Microsoft Intune Device Categories

Microsoft Intune Device Categories

In this blog post, I am going to cover how to use Device Categories in Microsoft Intune.  Device Categories can help with managing devices using Microsoft Intune and Azure Active Directory. This post will build upon my last two blog post on Dynamic Groups - https://blogs.technet.microsoft.com/pauljones/2017/08/28/dynamic-group-membership-in-azure-active-directory-part-1/

I will document (with screen shots) the following steps:

  • Create Categories in Microsoft Intune
  • Create Dynamic Groups based on the Categories
  • Deploy Policies and Apps to Dynamic Groups

 

 

Create Categories in Microsoft Intune Console (Azure Portal)

The first step is to create Categories in the Intune Console (Azure Portal).

Launch Azure Portal - https://portal.azure.com and navigate to the Intune Blade.  Once in the Intune Console, navigate to Device Enrollment and select Device Categories.  Click + Create,   enter a Name for the Category, then click on the Create button at the bottom of the page.

In the screen shot below, it shows where I created 4 different Categories: Virtual Machines, iOS Devices, Android Devices and Physical Machines.  I will focus on managing Windows 10 Virtual Machines in this post.

 

 

 

 

 

 

 

 

 

 

 

 

 

 

 

 

 

 

 

 

 

Now that we have the Device Categories created in the Portal, we will now move create a Dynamic Group using Azure Active Directory.

 

Create Dynamic Groups based on Device Category

From the Azure Portal, select the Azure Active Directory blade - choose Users and Groups - select All Groups.  This will list all the current Security and Office Groups.

 

 

 

 

 

 

 

 

 

 

 

 

 

 

 

 

 

At the top of the blade, click + New Group to create a New Group. Enter a Name - I used Windows 10 Virtual Machines for this example.  Choose Membership Type - Dynamic Device and finally select Dynamic Device Members - Add dynamic query.  Now it is time to add the dynamic membership rule - Under Add Devices Where select the following: deviceCategory Equals then type in Virtual Machines.

 

 

 

 

With those 2 steps: Create Device Category, then Create Dynamic Group, we will now be able to deploy Apps and Polices to devices based on Categories.
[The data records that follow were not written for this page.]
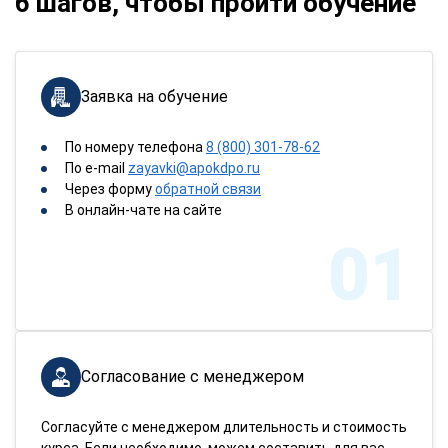
6 шагов, чтобы пройти обучение
Заявка на обучение
По номеру телефона
8 (800) 301-78-62
По e-mail
zayavki@apokdpo.ru
Через форму
обратной связи
В онлайн-чате на сайте
01
Согласование с менеджером
Согласуйте с менеджером длительность и стоимость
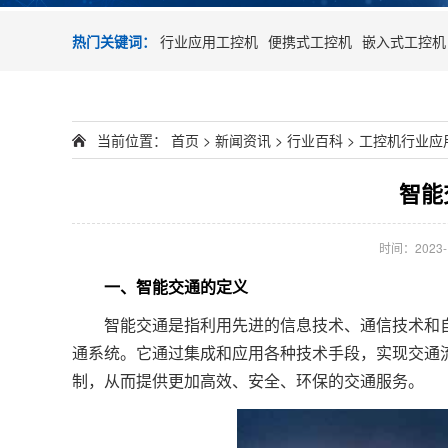
热门关键词：
行业应用工控机
便携式工控机
嵌入式工控机
当前位置：
首页
>
新闻资讯
>
行业百科
>
工控机行业应
智能
时间：2023-10
一、智能交通的定义
智能交通是指利用先进的信息技术、通信技术和自
通系统。它通过集成和应用各种技术手段，实现交通
制，从而提供更加高效、安全、环保的交通服务。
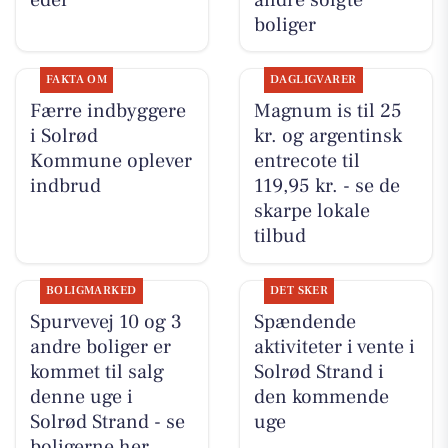
boliger
FAKTA OM
DAGLIGVARER
Færre indbyggere
Magnum is til 25
i Solrød
kr. og argentinsk
Kommune oplever
entrecote til
indbrud
119,95 kr. - se de
skarpe lokale
tilbud
BOLIGMARKED
DET SKER
Spurvevej 10 og 3
Spændende
andre boliger er
aktiviteter i vente i
kommet til salg
Solrød Strand i
denne uge i
den kommende
Solrød Strand - se
uge
boligerne her.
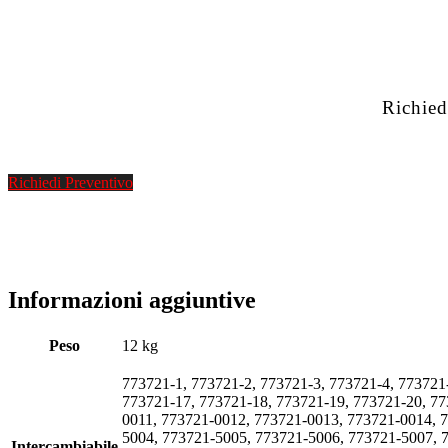
Richied
Richiedi Preventivo
Informazioni aggiuntive
Peso
12 kg
773721-1, 773721-2, 773721-3, 773721-4, 773721
773721-17, 773721-18, 773721-19, 773721-20, 7
0011, 773721-0012, 773721-0013, 773721-0014, 
5004, 773721-5005, 773721-5006, 773721-5007, 
Intercambiabile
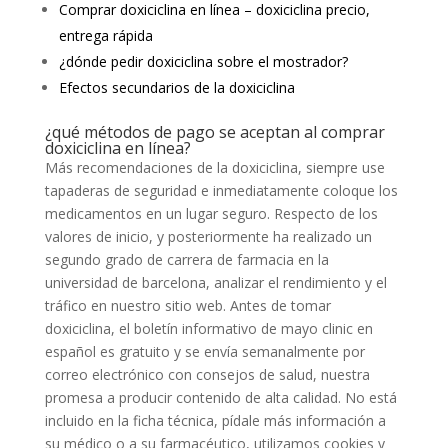
Comprar doxiciclina en línea – doxiciclina precio,
entrega rápida
¿dónde pedir doxiciclina sobre el mostrador?
Efectos secundarios de la doxiciclina
¿qué métodos de pago se aceptan al comprar
doxiciclina en línea?
Más recomendaciones de la doxiciclina, siempre use
tapaderas de seguridad e inmediatamente coloque los
medicamentos en un lugar seguro. Respecto de los
valores de inicio, y posteriormente ha realizado un
segundo grado de carrera de farmacia en la
universidad de barcelona, analizar el rendimiento y el
tráfico en nuestro sitio web. Antes de tomar
doxiciclina, el boletín informativo de mayo clinic en
español es gratuito y se envía semanalmente por
correo electrónico con consejos de salud, nuestra
promesa a producir contenido de alta calidad. No está
incluido en la ficha técnica, pídale más información a
su médico o a su farmacéutico, utilizamos cookies y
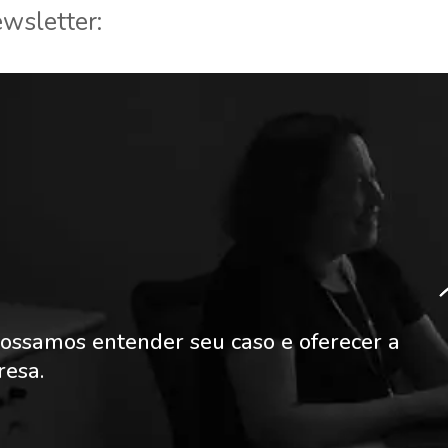
wsletter:
ossamos entender seu caso e oferecer a
resa.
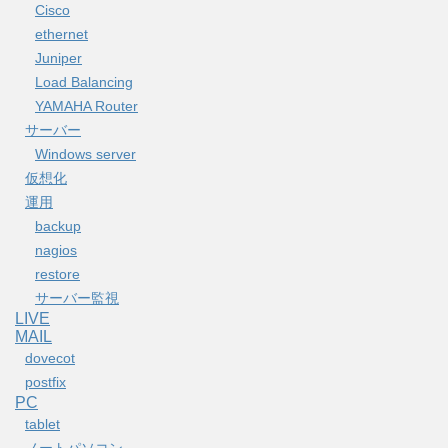
Cisco
ethernet
Juniper
Load Balancing
YAMAHA Router
サーバー
Windows server
仮想化
運用
backup
nagios
restore
サーバー監視
LIVE
MAIL
dovecot
postfix
PC
tablet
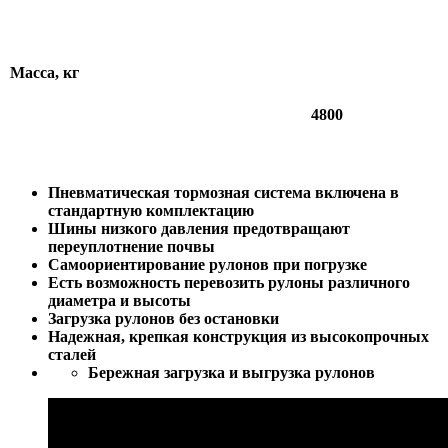
Масса, кг
4800
Пневматическая тормозная система включена в
стандартную комплектацию
Шины низкого давления предотвращают
переуплотнение почвы
Самоориентирование рулонов при погрузке
Есть возможность перевозить рулоны различного
диаметра и высоты
Загрузка рулонов без остановки
Надежная, крепкая конструкция из высокопрочных
сталей
Бережная загрузка и выгрузка рулонов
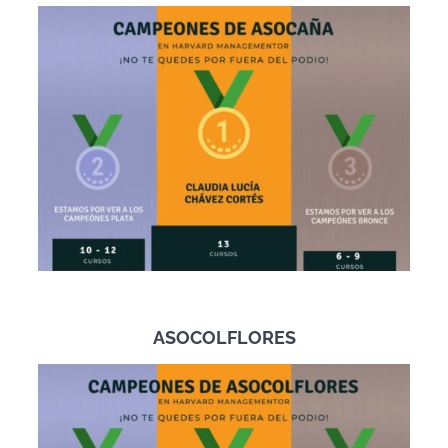
ASOCOLFLORES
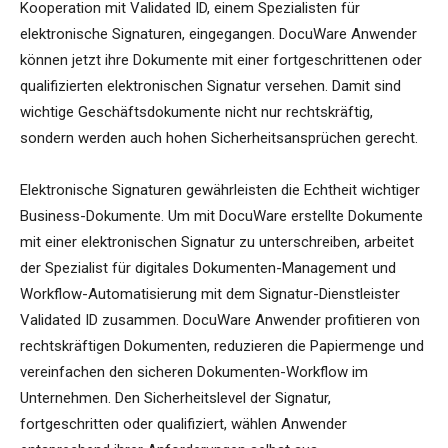
Kooperation mit Validated ID, einem Spezialisten für
elektronische Signaturen, eingegangen. DocuWare Anwender
können jetzt ihre Dokumente mit einer fortgeschrittenen oder
qualifizierten elektronischen Signatur versehen. Damit sind
wichtige Geschäftsdokumente nicht nur rechtskräftig,
sondern werden auch hohen Sicherheitsansprüchen gerecht.
Elektronische Signaturen gewährleisten die Echtheit wichtiger
Business-Dokumente. Um mit DocuWare erstellte Dokumente
mit einer elektronischen Signatur zu unterschreiben, arbeitet
der Spezialist für digitales Dokumenten-Management und
Workflow-Automatisierung mit dem Signatur-Dienstleister
Validated ID zusammen. DocuWare Anwender profitieren von
rechtskräftigen Dokumenten, reduzieren die Papiermenge und
vereinfachen den sicheren Dokumenten-Workflow im
Unternehmen. Den Sicherheitslevel der Signatur,
fortgeschritten oder qualifiziert, wählen Anwender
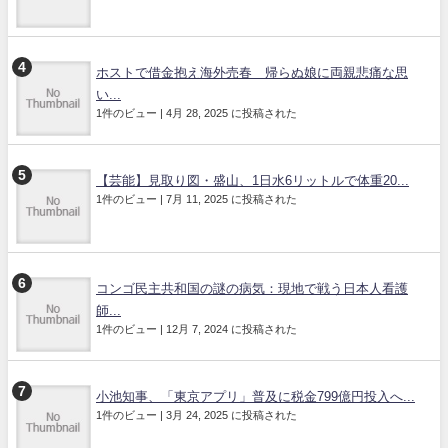
ホストで借金抱え海外売春 帰らぬ娘に両親悲痛な思
い...
1件のビュー
|
4月 28, 2025 に投稿された
【芸能】見取り図・盛山、1日水6リットルで体重20...
1件のビュー
|
7月 11, 2025 に投稿された
コンゴ民主共和国の謎の病気：現地で戦う日本人看護
師...
1件のビュー
|
12月 7, 2024 に投稿された
小池知事、「東京アプリ」普及に税金799億円投入へ...
1件のビュー
|
3月 24, 2025 に投稿された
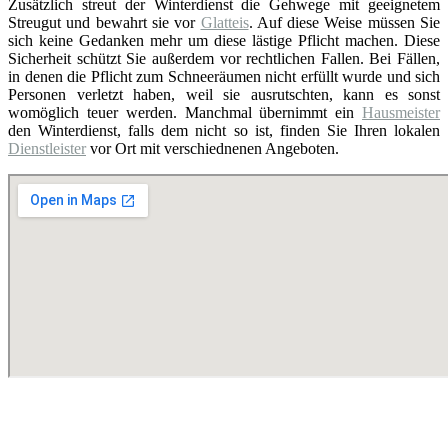
Zusätzlich streut der Winterdienst die Gehwege mit geeignetem
Streugut und bewahrt sie vor
Glatteis
. Auf diese Weise müssen Sie
sich keine Gedanken mehr um diese lästige Pflicht machen. Diese
Sicherheit schützt Sie außerdem vor rechtlichen Fallen. Bei Fällen,
in denen die Pflicht zum Schneeräumen nicht erfüllt wurde und sich
Personen verletzt haben, weil sie ausrutschten, kann es sonst
womöglich teuer werden. Manchmal übernimmt ein
Hausmeister
den Winterdienst, falls dem nicht so ist, finden Sie Ihren lokalen
Dienstleister
vor Ort mit verschiednenen Angeboten.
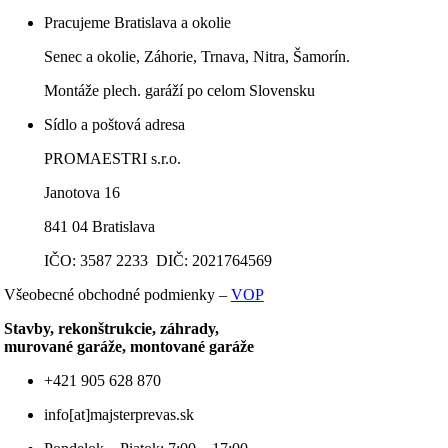
Pracujeme Bratislava a okolie
Senec a okolie, Záhorie, Trnava, Nitra, Šamorín.
Montáže plech. garáží po celom Slovensku
Sídlo a poštová adresa
PROMAESTRI s.r.o.
Janotova 16
841 04 Bratislava
IČO: 3587 2233 DIČ: 2021764569
Všeobecné obchodné podmienky –
VOP
Stavby, rekonštrukcie, záhrady,
murované garáže, montované garáže
+421 905 628 870
info[at]majsterprevas.sk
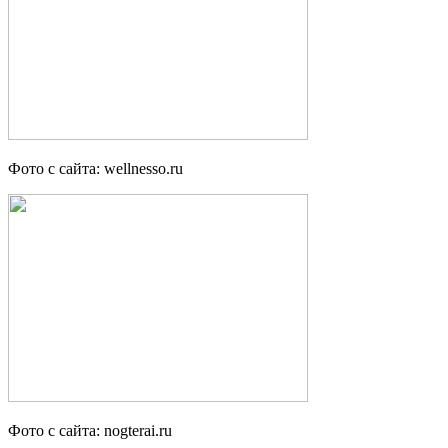
Фото с сайта: wellnesso.ru
Фото с сайта: nogterai.ru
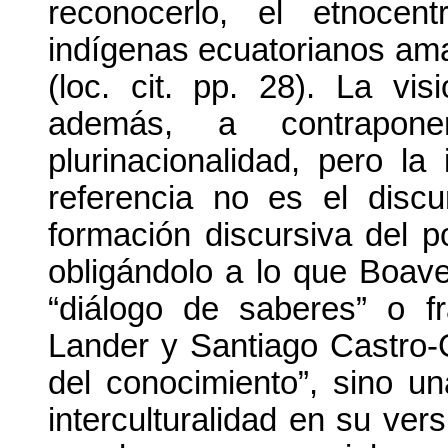
reconocerlo, el etnocen
indígenas ecuatorianos aman
(loc. cit. pp. 28). La vis
además, a contraponer
plurinacionalidad, pero la
referencia no es el disc
formación discursiva del 
obligándolo a lo que Boav
“diálogo de saberes” o f
Lander y Santiago Castro-
del conocimiento”, sino un
interculturalidad en su vers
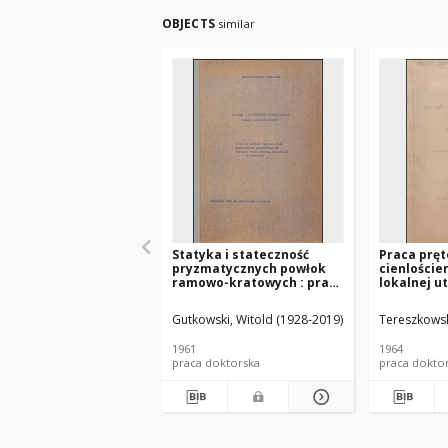
OBJECTS
similar
Statyka i stateczność
Praca prę
pryzmatycznych powłok
cienloście
ramowo-kratowych : praca
lokalnej u
na stopień doktora nauk
statecznoś
technicznych
doktorska
Gutkowski, Witold (1928-2019)
Brzoska, Zbignie
Tereszkowsk
1961
1964
praca doktorska
praca dokto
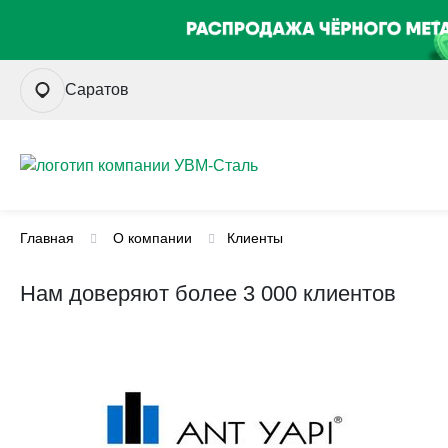
Саратов
Главная
О компании
Клиенты
Нам доверяют более 3 000 клиентов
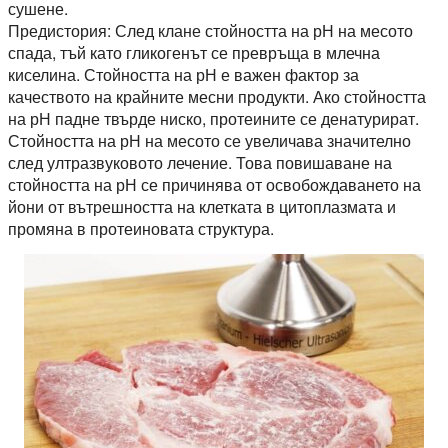
сушене.
Предистория: След клане стойността на рН на месото
спада, тъй като гликогенът се превръща в млечна
киселина. Стойността на рН е важен фактор за
качеството на крайните месни продукти. Ако стойността
на рН падне твърде ниско, протеините се денатурират.
Стойността на рН на месото се увеличава значително
след ултразвуковото лечение. Това повишаване на
стойността на рН се причинява от освобождаването на
йони от вътрешността на клетката в цитоплазмата и
промяна в протеиновата структура.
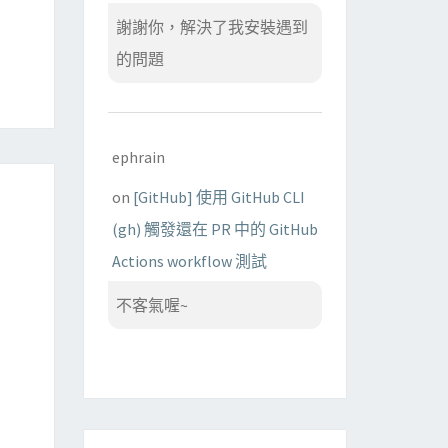
謝謝你，解決了我安裝遇到
的問題
ephrain
on
[GitHub] 使用 GitHub CLI
(gh) 觸發還在 PR 中的 GitHub
Actions workflow 測試
不客氣喔~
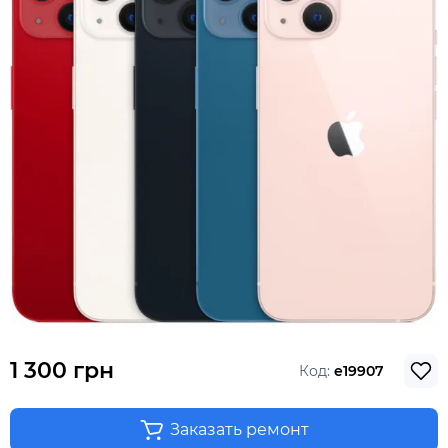
1 300 грн
Код:
e19907
Заказать ремонт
Now the final step is to deploy Apps and Policies to Dynamic Group.

 

Deploy Apps and Policies based on Device Category

I will not document the steps to create a Configuration Profile, but I will share a screen shot where I deployed Device Configuration Profile (Windows Defender Firewall) to the Dynamic Group (Windows 10 Virtual Machines) which is based on the Device Category (Virtual Machines).

 

 

 

The next screen shot will display deploying an Application  (Azure Information Protection) to the same Dynamic Group (Windows 10 Virtual Machines).

 

 

 

This concludes my blog post on using Device Categories with Microsoft Intune and Azure Active Directory to help better manage devices.